The records START

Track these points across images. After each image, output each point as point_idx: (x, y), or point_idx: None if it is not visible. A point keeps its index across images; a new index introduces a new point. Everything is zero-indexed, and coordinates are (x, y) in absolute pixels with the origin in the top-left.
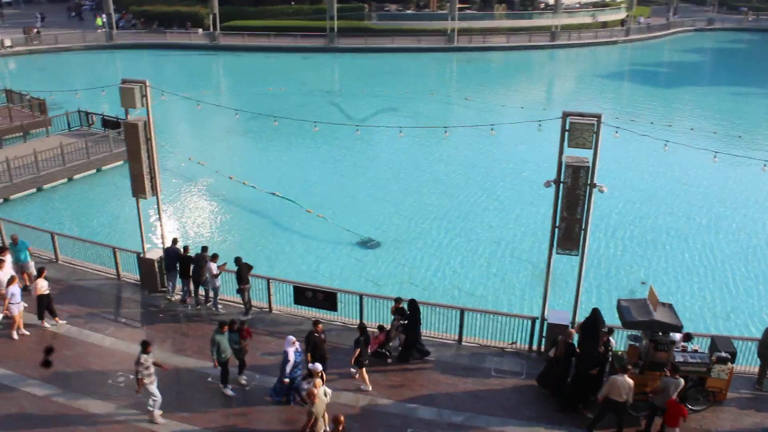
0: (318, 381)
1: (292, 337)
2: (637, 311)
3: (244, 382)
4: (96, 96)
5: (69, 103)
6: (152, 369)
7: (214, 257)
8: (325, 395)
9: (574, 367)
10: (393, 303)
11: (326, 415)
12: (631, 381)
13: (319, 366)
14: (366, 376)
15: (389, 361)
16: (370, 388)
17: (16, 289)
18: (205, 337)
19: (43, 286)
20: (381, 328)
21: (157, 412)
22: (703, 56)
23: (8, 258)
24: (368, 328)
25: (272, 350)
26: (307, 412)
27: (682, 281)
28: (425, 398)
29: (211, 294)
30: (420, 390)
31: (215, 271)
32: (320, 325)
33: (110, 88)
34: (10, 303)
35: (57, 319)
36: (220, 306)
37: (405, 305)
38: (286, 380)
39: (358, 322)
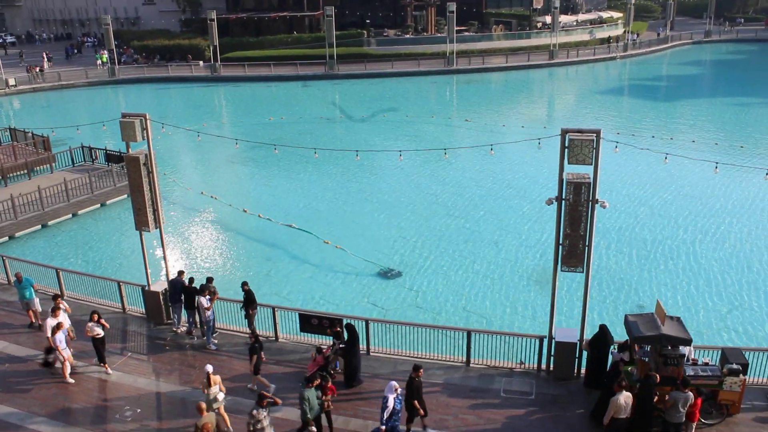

The records END

Task details: Once the line holding "10: (393, 303)" is found, set it down along with every line after it through the end of the entries, exactly, leaving the pictures out.

Output:
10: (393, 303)
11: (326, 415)
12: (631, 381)
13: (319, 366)
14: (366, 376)
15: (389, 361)
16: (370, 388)
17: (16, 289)
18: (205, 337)
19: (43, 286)
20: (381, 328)
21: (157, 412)
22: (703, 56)
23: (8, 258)
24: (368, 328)
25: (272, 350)
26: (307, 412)
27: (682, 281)
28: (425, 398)
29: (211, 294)
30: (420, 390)
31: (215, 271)
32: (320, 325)
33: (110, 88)
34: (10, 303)
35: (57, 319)
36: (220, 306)
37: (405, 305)
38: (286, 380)
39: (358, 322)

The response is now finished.